Watt, Telegraph (London), 28 Mar. 1998, believes that historians "will treat this not as a narrative but as a source book. Had Mr West chosen to edit Colonel Tsarev's manuscript properly and reconcile it to what has been published in the West, this would truly have been a major contribution to our general understanding of the black game in the 1930s and after. As it is, it is to be greatly welcomed. But be warned: because the KGB thought something to be true does not make it so."
In a substantial essay, Sheila Kerr, "Oleg Tsarev's Synthetic KGB Gems," International Journal of Intelligence and Counterintelligence 14, no. 1 (Spring 2001): 89-116, acknowledges the importance of this work but also sounds a strong cautionary note about accepting it at face value. In her view, "Tsarev has skillfully choreographed his version of history to dance around the facts of some very well known intelligence and espionage cases." She also reminds us that while Tsarev is a former KGB lieutenant colonel, he continues to "serve as a consultant to the [Russian Foreign Intelligence] Service's press department." She concludes that this book is "about money, not historical truth" and that Tsarev remains a friend to KGB history.

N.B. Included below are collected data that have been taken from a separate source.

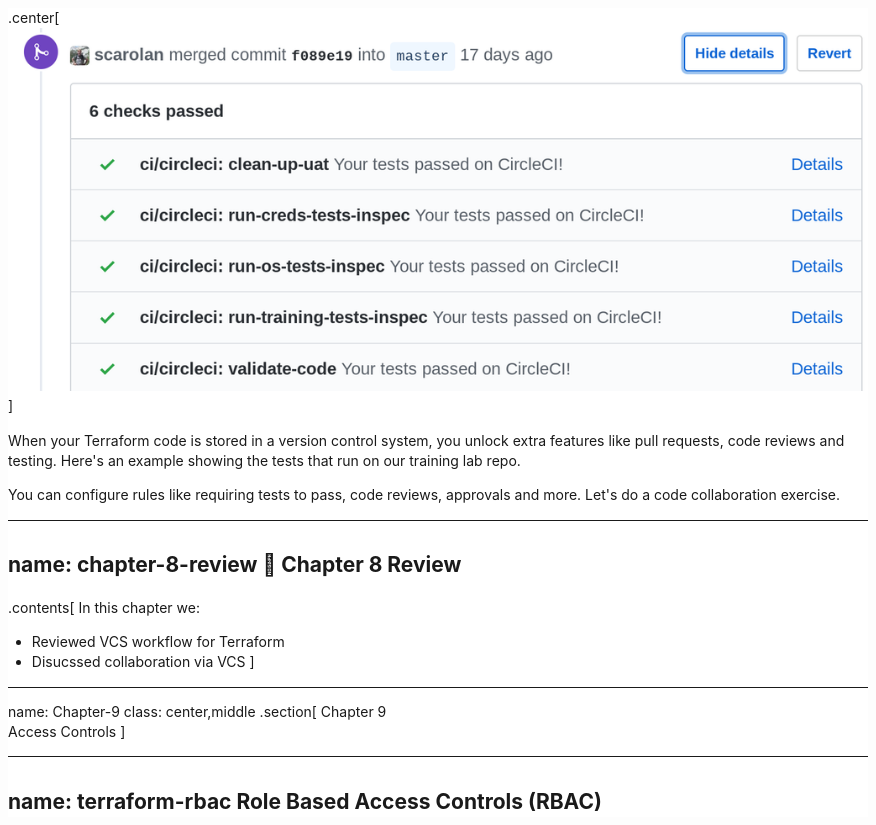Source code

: .center[![:scale 100%](images/git_workflow_tests.png)]

When your Terraform code is stored in a version control system, you unlock extra features like pull requests, code reviews and testing. Here's an example showing the tests that run on our training lab repo.

You can configure rules like requiring tests to pass, code reviews, approvals and more. Let's do a code collaboration exercise.

---
name: chapter-8-review
📝 Chapter 8 Review
-------------------------
.contents[
In this chapter we:
* Reviewed VCS workflow for Terraform
* Disucssed collaboration via VCS
]

---
name: Chapter-9
class: center,middle
.section[
Chapter 9  
Access Controls
]

---
name: terraform-rbac
Role Based Access Controls (RBAC)
-------------------------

Kerr's treatment in this review of Tsarev gives West, IJI&C 14.4, major heartburn. The reviewer's implication that "Tsarev has been dishonest, untruthful, and mendacious" is "unfounded and she would be hard-pressed to find many scholars in the West who share her perspective.... The animosity shown to Tsarev by Dr. Kerr requires an explanation, but I cannot offer a plauible one." Responding, Kerr, IJI&C 15.2, comments that "I have no personal prejudice against Tsarev; I am simply evaluating his work.... In particular, claims of colossal damage to British and American interests cannot be believed without substantial and credible evidence." West, IJI&C 15.4, offers a further riposte to Kerr's comments.
Gordievsky, Spectator, 18 Apr. 1998, finds that the book contains "no real revelations to speak of." This is the result of the KGB's rules that "forbid them from mentioning anything that has not been published in the West already." However, it "is a perfectly readable book, especially where it concerns the first 30 years of Soviet espionage ... against Britain." To Powers, NYRB (11 May 2000) and Intelligence Wars (2004), 101, the authors provide a "rich account ... of the recruiting of the Cambridge Five."

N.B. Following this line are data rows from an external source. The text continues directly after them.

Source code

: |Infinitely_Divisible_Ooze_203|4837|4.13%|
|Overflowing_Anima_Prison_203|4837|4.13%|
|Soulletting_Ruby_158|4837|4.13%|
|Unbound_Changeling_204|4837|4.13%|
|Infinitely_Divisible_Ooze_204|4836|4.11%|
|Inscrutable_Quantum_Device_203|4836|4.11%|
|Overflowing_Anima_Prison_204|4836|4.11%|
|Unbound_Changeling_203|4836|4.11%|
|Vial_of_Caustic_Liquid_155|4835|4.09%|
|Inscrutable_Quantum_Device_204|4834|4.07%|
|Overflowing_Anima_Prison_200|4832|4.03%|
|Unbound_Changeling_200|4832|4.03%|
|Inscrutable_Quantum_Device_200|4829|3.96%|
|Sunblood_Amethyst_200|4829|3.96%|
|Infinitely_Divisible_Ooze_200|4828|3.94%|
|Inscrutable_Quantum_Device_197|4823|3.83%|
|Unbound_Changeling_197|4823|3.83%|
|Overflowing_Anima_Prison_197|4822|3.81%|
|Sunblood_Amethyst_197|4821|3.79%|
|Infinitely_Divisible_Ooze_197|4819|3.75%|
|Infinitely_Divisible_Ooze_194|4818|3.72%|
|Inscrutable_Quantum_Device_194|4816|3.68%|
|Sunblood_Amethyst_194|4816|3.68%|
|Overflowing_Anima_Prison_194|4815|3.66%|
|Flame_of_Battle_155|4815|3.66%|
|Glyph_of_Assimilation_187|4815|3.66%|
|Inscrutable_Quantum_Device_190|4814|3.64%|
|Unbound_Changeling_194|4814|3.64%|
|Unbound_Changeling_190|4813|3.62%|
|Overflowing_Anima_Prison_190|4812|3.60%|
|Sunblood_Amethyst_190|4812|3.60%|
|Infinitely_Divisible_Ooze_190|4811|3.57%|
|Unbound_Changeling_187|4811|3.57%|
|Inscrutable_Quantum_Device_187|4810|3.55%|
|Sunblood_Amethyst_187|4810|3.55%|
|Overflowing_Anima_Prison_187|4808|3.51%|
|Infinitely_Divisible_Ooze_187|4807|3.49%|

West, Nigel [Rupert Allason], and Oleg Tsarev, eds. TRIPLEX: Secrets from the Cambridge Spies. New Haven, CT: Yale University Press, 2009.

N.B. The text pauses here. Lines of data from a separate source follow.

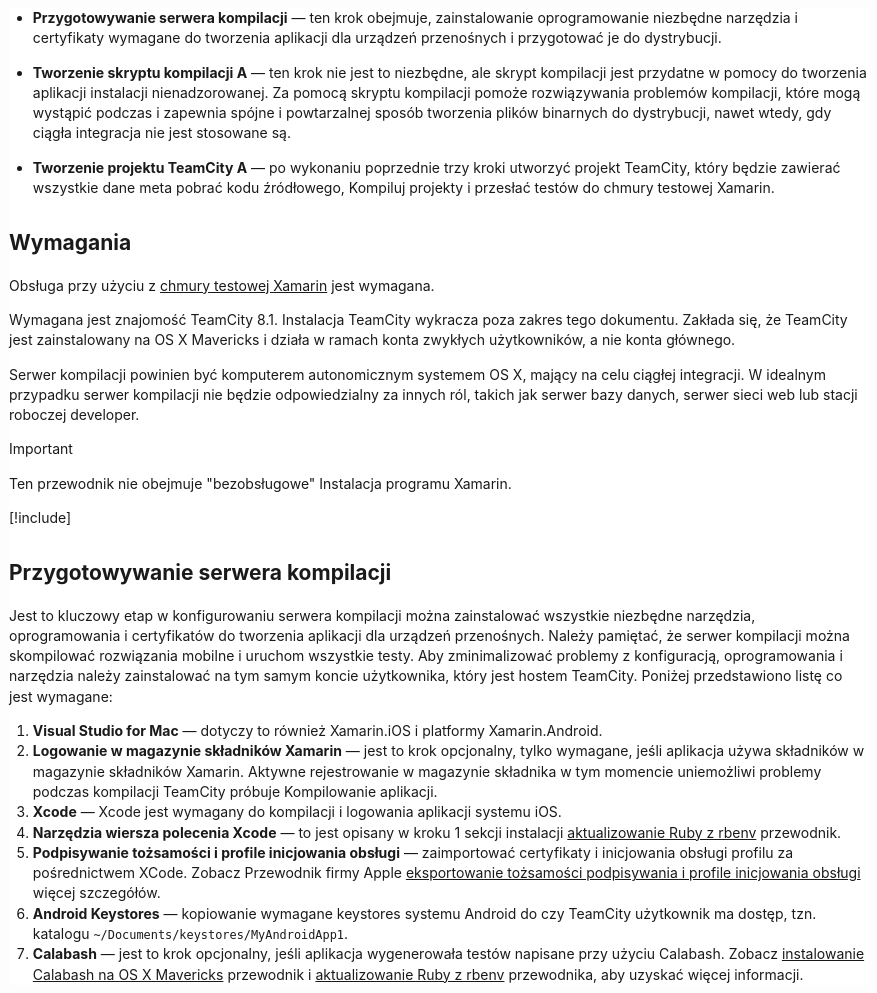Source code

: - **Przygotowywanie serwera kompilacji** — ten krok obejmuje, zainstalowanie oprogramowanie niezbędne narzędzia i certyfikaty wymagane do tworzenia aplikacji dla urządzeń przenośnych i przygotować je do dystrybucji.

- **Tworzenie skryptu kompilacji A** — ten krok nie jest to niezbędne, ale skrypt kompilacji jest przydatne w pomocy do tworzenia aplikacji instalacji nienadzorowanej. Za pomocą skryptu kompilacji pomoże rozwiązywania problemów kompilacji, które mogą wystąpić podczas i zapewnia spójne i powtarzalnej sposób tworzenia plików binarnych do dystrybucji, nawet wtedy, gdy ciągła integracja nie jest stosowane są.

- **Tworzenie projektu TeamCity A** — po wykonaniu poprzednie trzy kroki utworzyć projekt TeamCity, który będzie zawierać wszystkie dane meta pobrać kodu źródłowego, Kompiluj projekty i przesłać testów do chmury testowej Xamarin.

## <a name="requirements"></a>Wymagania

Obsługa przy użyciu z [chmury testowej Xamarin](https://developer.xamarin.com/guides/testcloud) jest wymagana.

Wymagana jest znajomość TeamCity 8.1. Instalacja TeamCity wykracza poza zakres tego dokumentu. Zakłada się, że TeamCity jest zainstalowany na OS X Mavericks i działa w ramach konta zwykłych użytkowników, a nie konta głównego.

Serwer kompilacji powinien być komputerem autonomicznym systemem OS X, mający na celu ciągłej integracji. W idealnym przypadku serwer kompilacji nie będzie odpowiedzialny za innych ról, takich jak serwer bazy danych, serwer sieci web lub stacji roboczej developer.

> [!IMPORTANT]
> Ten przewodnik nie obejmuje "bezobsługowe" Instalacja programu Xamarin.

[!include[](~/tools/ci/includes/firewall-information.md)]

## <a name="preparing-the-build-server"></a>Przygotowywanie serwera kompilacji

Jest to kluczowy etap w konfigurowaniu serwera kompilacji można zainstalować wszystkie niezbędne narzędzia, oprogramowania i certyfikatów do tworzenia aplikacji dla urządzeń przenośnych. Należy pamiętać, że serwer kompilacji można skompilować rozwiązania mobilne i uruchom wszystkie testy. Aby zminimalizować problemy z konfiguracją, oprogramowania i narzędzia należy zainstalować na tym samym koncie użytkownika, który jest hostem TeamCity. Poniżej przedstawiono listę co jest wymagane:

1. **Visual Studio for Mac** — dotyczy to również Xamarin.iOS i platformy Xamarin.Android.
2. **Logowanie w magazynie składników Xamarin** — jest to krok opcjonalny, tylko wymagane, jeśli aplikacja używa składników w magazynie składników Xamarin. Aktywne rejestrowanie w magazynie składnika w tym momencie uniemożliwi problemy podczas kompilacji TeamCity próbuje Kompilowanie aplikacji.
3. **Xcode** — Xcode jest wymagany do kompilacji i logowania aplikacji systemu iOS.
4. **Narzędzia wiersza polecenia Xcode** — to jest opisany w kroku 1 sekcji instalacji [aktualizowanie Ruby z rbenv](https://developer.xamarin.com/guides/testcloud/calabash/updating-ruby-using-rbenv/) przewodnik.
5. **Podpisywanie tożsamości i profile inicjowania obsługi** — zaimportować certyfikaty i inicjowania obsługi profilu za pośrednictwem XCode. Zobacz Przewodnik firmy Apple [eksportowanie tożsamości podpisywania i profile inicjowania obsługi](https://developer.apple.com/library/ios/recipes/xcode_help-accounts_preferences/articles/export_signing_assets.html) więcej szczegółów.
6. **Android Keystores** — kopiowanie wymagane keystores systemu Android do czy TeamCity użytkownik ma dostęp, tzn. katalogu `~/Documents/keystores/MyAndroidApp1`.
7. **Calabash** — jest to krok opcjonalny, jeśli aplikacja wygenerowała testów napisane przy użyciu Calabash. Zobacz [instalowanie Calabash na OS X Mavericks](https://developer.xamarin.com/guides/testcloud/calabash/osx-installation/) przewodnik i [aktualizowanie Ruby z rbenv](https://developer.xamarin.com/guides/testcloud/calabash/updating-ruby-using-rbenv/) przewodnika, aby uzyskać więcej informacji.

According to Peake, Studies 54.1 (Mar. 2010) and Intelligencer 17.3 (Winter-Spring 2010), TRIPLEX was the code name given to an "MI5 operation during WWII that illegally acquired material from diplomatic bags of neutral missions." Anthony Blunt supervised TRIPLEX; and he "forwarded selected copies to Moscow," some of which are reproduced in Part I of the book. Part II is devoted to materials supplied to the Soviets by Philby. Part III "reproduces four documents supplied by John Cairncross." Part IV "reproduces six documents prepared by NKVD analysts that assess some of the material the Cambridge spies furnished." This book "is a unique and valuable addition to the intelligence literature."